Put every line of text from the rows below into a Markdown table with the columns "No." and "Line." Number the lines in order and skip any blank ones.

(DATA EXTRACT begins)

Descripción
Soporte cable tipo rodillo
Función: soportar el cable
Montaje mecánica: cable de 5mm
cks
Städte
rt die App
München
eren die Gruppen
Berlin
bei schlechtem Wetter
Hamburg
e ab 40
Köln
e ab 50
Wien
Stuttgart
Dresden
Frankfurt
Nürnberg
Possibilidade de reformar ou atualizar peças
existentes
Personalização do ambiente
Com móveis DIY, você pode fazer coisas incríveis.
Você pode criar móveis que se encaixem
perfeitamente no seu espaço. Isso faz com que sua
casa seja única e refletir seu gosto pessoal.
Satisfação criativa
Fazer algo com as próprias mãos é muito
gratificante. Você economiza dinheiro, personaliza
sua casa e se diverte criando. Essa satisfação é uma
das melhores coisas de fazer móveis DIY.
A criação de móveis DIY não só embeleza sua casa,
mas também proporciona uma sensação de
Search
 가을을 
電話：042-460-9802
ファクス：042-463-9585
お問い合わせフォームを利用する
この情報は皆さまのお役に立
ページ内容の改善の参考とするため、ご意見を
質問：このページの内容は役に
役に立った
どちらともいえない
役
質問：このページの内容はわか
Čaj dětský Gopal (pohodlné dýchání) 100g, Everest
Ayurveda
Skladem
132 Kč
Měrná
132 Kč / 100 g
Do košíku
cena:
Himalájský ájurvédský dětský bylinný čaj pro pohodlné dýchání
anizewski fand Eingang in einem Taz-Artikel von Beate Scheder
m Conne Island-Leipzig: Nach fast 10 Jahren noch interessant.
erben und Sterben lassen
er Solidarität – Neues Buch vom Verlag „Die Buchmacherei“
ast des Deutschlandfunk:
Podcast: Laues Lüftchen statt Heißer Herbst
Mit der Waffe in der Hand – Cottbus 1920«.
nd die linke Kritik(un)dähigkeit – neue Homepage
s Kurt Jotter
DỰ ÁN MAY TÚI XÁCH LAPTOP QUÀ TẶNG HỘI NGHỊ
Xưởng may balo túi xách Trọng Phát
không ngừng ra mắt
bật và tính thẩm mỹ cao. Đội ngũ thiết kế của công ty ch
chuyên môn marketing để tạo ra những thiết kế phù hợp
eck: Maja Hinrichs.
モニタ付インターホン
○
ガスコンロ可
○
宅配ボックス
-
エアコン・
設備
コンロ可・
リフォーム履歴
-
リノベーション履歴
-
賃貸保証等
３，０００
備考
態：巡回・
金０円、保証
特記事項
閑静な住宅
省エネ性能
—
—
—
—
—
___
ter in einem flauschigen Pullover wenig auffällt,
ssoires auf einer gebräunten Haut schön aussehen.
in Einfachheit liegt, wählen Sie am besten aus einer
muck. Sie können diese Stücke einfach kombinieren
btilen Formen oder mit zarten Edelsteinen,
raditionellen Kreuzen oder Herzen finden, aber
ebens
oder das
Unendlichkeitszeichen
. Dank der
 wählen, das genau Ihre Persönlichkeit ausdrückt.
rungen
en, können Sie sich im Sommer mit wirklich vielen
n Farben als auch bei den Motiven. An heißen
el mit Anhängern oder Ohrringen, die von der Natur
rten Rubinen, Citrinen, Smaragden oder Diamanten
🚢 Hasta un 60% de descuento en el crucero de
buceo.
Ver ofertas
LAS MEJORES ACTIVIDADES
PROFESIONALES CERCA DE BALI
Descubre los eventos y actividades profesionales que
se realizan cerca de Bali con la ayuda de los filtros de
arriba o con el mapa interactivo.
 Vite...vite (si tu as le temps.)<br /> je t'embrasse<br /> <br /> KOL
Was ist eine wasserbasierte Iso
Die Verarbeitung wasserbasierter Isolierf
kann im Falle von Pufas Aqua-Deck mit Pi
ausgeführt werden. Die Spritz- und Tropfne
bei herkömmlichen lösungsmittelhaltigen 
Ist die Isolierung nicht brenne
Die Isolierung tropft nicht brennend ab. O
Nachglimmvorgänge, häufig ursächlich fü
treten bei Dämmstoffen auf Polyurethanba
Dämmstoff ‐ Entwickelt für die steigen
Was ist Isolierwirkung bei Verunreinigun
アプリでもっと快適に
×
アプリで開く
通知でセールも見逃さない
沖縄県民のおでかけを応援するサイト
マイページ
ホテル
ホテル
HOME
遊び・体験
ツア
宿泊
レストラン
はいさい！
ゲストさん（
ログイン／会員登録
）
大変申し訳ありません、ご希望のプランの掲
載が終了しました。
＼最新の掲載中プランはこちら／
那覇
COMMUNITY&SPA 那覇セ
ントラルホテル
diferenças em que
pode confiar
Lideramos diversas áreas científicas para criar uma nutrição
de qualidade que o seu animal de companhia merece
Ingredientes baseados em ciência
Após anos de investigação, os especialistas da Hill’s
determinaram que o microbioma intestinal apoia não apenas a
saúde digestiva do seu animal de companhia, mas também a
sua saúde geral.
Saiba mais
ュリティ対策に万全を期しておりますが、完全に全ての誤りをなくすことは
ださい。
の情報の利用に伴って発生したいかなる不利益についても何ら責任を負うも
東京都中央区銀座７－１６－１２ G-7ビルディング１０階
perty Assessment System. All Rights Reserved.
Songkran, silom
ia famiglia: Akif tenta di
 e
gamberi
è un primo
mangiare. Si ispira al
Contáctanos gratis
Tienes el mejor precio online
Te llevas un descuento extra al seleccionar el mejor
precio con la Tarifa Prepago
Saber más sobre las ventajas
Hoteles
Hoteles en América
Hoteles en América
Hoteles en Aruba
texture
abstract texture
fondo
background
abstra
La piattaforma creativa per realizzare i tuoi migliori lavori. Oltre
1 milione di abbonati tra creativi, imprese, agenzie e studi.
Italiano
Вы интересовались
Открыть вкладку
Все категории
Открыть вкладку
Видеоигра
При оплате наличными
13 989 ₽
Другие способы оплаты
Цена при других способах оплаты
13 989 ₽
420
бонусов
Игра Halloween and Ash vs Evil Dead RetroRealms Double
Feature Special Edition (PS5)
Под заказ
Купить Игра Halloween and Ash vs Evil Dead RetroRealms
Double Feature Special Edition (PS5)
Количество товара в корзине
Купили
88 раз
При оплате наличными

(DATA EXTRACT ends)

ANSWER BOX:
| No. | Line |
|---|---|
| 1 | Descripción |
| 2 | Soporte cable tipo rodillo |
| 3 | Función: soportar el cable |
| 4 | Montaje mecánica: cable de 5mm |
| 5 | cks |
| 6 | Städte |
| 7 | rt die App |
| 8 | München |
| 9 | eren die Gruppen |
| 10 | Berlin |
| 11 | bei schlechtem Wetter |
| 12 | Hamburg |
| 13 | e ab 40 |
| 14 | Köln |
| 15 | e ab 50 |
| 16 | Wien |
| 17 | Stuttgart |
| 18 | Dresden |
| 19 | Frankfurt |
| 20 | Nürnberg |
| 21 | Possibilidade de reformar ou atualizar peças |
| 22 | existentes |
| 23 | Personalização do ambiente |
| 24 | Com móveis DIY, você pode fazer coisas incríveis. |
| 25 | Você pode criar móveis que se encaixem |
| 26 | perfeitamente no seu espaço. Isso faz com que sua |
| 27 | casa seja única e refletir seu gosto pessoal. |
| 28 | Satisfação criativa |
| 29 | Fazer algo com as próprias mãos é muito |
| 30 | gratificante. Você economiza dinheiro, personaliza |
| 31 | sua casa e se diverte criando. Essa satisfação é uma |
| 32 | das melhores coisas de fazer móveis DIY. |
| 33 | A criação de móveis DIY não só embeleza sua casa, |
| 34 | mas também proporciona uma sensação de |
| 35 | Search |
| 36 |  가을을  |
| 37 | 電話：042-460-9802 |
| 38 | ファクス：042-463-9585 |
| 39 | お問い合わせフォームを利用する |
| 40 | この情報は皆さまのお役に立 |
| 41 | ページ内容の改善の参考とするため、ご意見を |
| 42 | 質問：このページの内容は役に |
| 43 | 役に立った |
| 44 | どちらともいえない |
| 45 | 役 |
| 46 | 質問：このページの内容はわか |
| 47 | Čaj dětský Gopal (pohodlné dýchání) 100g, Everest |
| 48 | Ayurveda |
| 49 | Skladem |
| 50 | 132 Kč |
| 51 | Měrná |
| 52 | 132 Kč / 100 g |
| 53 | Do košíku |
| 54 | cena: |
| 55 | Himalájský ájurvédský dětský bylinný čaj pro pohodlné dýchání |
| 56 | anizewski fand Eingang in einem Taz-Artikel von Beate Scheder |
| 57 | m Conne Island-Leipzig: Nach fast 10 Jahren noch interessant. |
| 58 | erben und Sterben lassen |
| 59 | er Solidarität – Neues Buch vom Verlag „Die Buchmacherei“ |
| 60 | ast des Deutschlandfunk: |
| 61 | Podcast: Laues Lüftchen statt Heißer Herbst |
| 62 | Mit der Waffe in der Hand – Cottbus 1920«. |
| 63 | nd die linke Kritik(un)dähigkeit – neue Homepage |
| 64 | s Kurt Jotter |
| 65 | DỰ ÁN MAY TÚI XÁCH LAPTOP QUÀ TẶNG HỘI NGHỊ |
| 66 | Xưởng may balo túi xách Trọng Phát |
| 67 | không ngừng ra mắt |
| 68 | bật và tính thẩm mỹ cao. Đội ngũ thiết kế của công ty ch |
| 69 | chuyên môn marketing để tạo ra những thiết kế phù hợp |
| 70 | eck: Maja Hinrichs. |
| 71 | モニタ付インターホン |
| 72 | ○ |
| 73 | ガスコンロ可 |
| 74 | ○ |
| 75 | 宅配ボックス |
| 76 | - |
| 77 | エアコン・ |
| 78 | 設備 |
| 79 | コンロ可・ |
| 80 | リフォーム履歴 |
| 81 | - |
| 82 | リノベーション履歴 |
| 83 | - |
| 84 | 賃貸保証等 |
| 85 | ３，０００ |
| 86 | 備考 |
| 87 | 態：巡回・ |
| 88 | 金０円、保証 |
| 89 | 特記事項 |
| 90 | 閑静な住宅 |
| 91 | 省エネ性能 |
| 92 | — |
| 93 | — |
| 94 | — |
| 95 | — |
| 96 | — |
| 97 | ___ |
| 98 | ter in einem flauschigen Pullover wenig auffällt, |
| 99 | ssoires auf einer gebräunten Haut schön aussehen. |
| 100 | in Einfachheit liegt, wählen Sie am besten aus einer |
| 101 | muck. Sie können diese Stücke einfach kombinieren |
| 102 | btilen Formen oder mit zarten Edelsteinen, |
| 103 | raditionellen Kreuzen oder Herzen finden, aber |
| 104 | ebens |
| 105 | oder das |
| 106 | Unendlichkeitszeichen |
| 107 | . Dank der |
| 108 |  wählen, das genau Ihre Persönlichkeit ausdrückt. |
| 109 | rungen |
| 110 | en, können Sie sich im Sommer mit wirklich vielen |
| 111 | n Farben als auch bei den Motiven. An heißen |
| 112 | el mit Anhängern oder Ohrringen, die von der Natur |
| 113 | rten Rubinen, Citrinen, Smaragden oder Diamanten |
| 114 | 🚢 Hasta un 60% de descuento en el crucero de |
| 115 | buceo. |
| 116 | Ver ofertas |
| 117 | LAS MEJORES ACTIVIDADES |
| 118 | PROFESIONALES CERCA DE BALI |
| 119 | Descubre los eventos y actividades profesionales que |
| 120 | se realizan cerca de Bali con la ayuda de los filtros de |
| 121 | arriba o con el mapa interactivo. |
| 122 |  Vite...vite (si tu as le temps.)<br /> je t'embrasse<br /> <br /> KOL |
| 123 | Was ist eine wasserbasierte Iso |
| 124 | Die Verarbeitung wasserbasierter Isolierf |
| 125 | kann im Falle von Pufas Aqua-Deck mit Pi |
| 126 | ausgeführt werden. Die Spritz- und Tropfne |
| 127 | bei herkömmlichen lösungsmittelhaltigen  |
| 128 | Ist die Isolierung nicht brenne |
| 129 | Die Isolierung tropft nicht brennend ab. O |
| 130 | Nachglimmvorgänge, häufig ursächlich fü |
| 131 | treten bei Dämmstoffen auf Polyurethanba |
| 132 | Dämmstoff ‐ Entwickelt für die steigen |
| 133 | Was ist Isolierwirkung bei Verunreinigun |
| 134 | アプリでもっと快適に |
| 135 | × |
| 136 | アプリで開く |
| 137 | 通知でセールも見逃さない |
| 138 | 沖縄県民のおでかけを応援するサイト |
| 139 | マイページ |
| 140 | ホテル |
| 141 | ホテル |
| 142 | HOME |
| 143 | 遊び・体験 |
| 144 | ツア |
| 145 | 宿泊 |
| 146 | レストラン |
| 147 | はいさい！ |
| 148 | ゲストさん（ |
| 149 | ログイン／会員登録 |
| 150 | ） |
| 151 | 大変申し訳ありません、ご希望のプランの掲 |
| 152 | 載が終了しました。 |
| 153 | ＼最新の掲載中プランはこちら／ |
| 154 | 那覇 |
| 155 | COMMUNITY&SPA 那覇セ |
| 156 | ントラルホテル |
| 157 | diferenças em que |
| 158 | pode confiar |
| 159 | Lideramos diversas áreas científicas para criar uma nutrição |
| 160 | de qualidade que o seu animal de companhia merece |
| 161 | Ingredientes baseados em ciência |
| 162 | Após anos de investigação, os especialistas da Hill’s |
| 163 | determinaram que o microbioma intestinal apoia não apenas a |
| 164 | saúde digestiva do seu animal de companhia, mas também a |
| 165 | sua saúde geral. |
| 166 | Saiba mais |
| 167 | ュリティ対策に万全を期しておりますが、完全に全ての誤りをなくすことは |
| 168 | ださい。 |
| 169 | の情報の利用に伴って発生したいかなる不利益についても何ら責任を負うも |
| 170 | 東京都中央区銀座７－１６－１２ G-7ビルディング１０階 |
| 171 | perty Assessment System. All Rights Reserved. |
| 172 | Songkran, silom |
| 173 | ia famiglia: Akif tenta di |
| 174 |  e |
| 175 | gamberi |
| 176 | è un primo |
| 177 | mangiare. Si ispira al |
| 178 | Contáctanos gratis |
| 179 | Tienes el mejor precio online |
| 180 | Te llevas un descuento extra al seleccionar el mejor |
| 181 | precio con la Tarifa Prepago |
| 182 | Saber más sobre las ventajas |
| 183 | Hoteles |
| 184 | Hoteles en América |
| 185 | Hoteles en América |
| 186 | Hoteles en Aruba |
| 187 | texture |
| 188 | abstract texture |
| 189 | fondo |
| 190 | background |
| 191 | abstra |
| 192 | La piattaforma creativa per realizzare i tuoi migliori lavori. Oltre |
| 193 | 1 milione di abbonati tra creativi, imprese, agenzie e studi. |
| 194 | Italiano |
| 195 | Вы интересовались |
| 196 | Открыть вкладку |
| 197 | Все категории |
| 198 | Открыть вкладку |
| 199 | Видеоигра |
| 200 | При оплате наличными |
| 201 | 13 989 ₽ |
| 202 | Другие способы оплаты |
| 203 | Цена при других способах оплаты |
| 204 | 13 989 ₽ |
| 205 | 420 |
| 206 | бонусов |
| 207 | Игра Halloween and Ash vs Evil Dead RetroRealms Double |
| 208 | Feature Special Edition (PS5) |
| 209 | Под заказ |
| 210 | Купить Игра Halloween and Ash vs Evil Dead RetroRealms |
| 211 | Double Feature Special Edition (PS5) |
| 212 | Количество товара в корзине |
| 213 | Купили |
| 214 | 88 раз |
| 215 | При оплате наличными |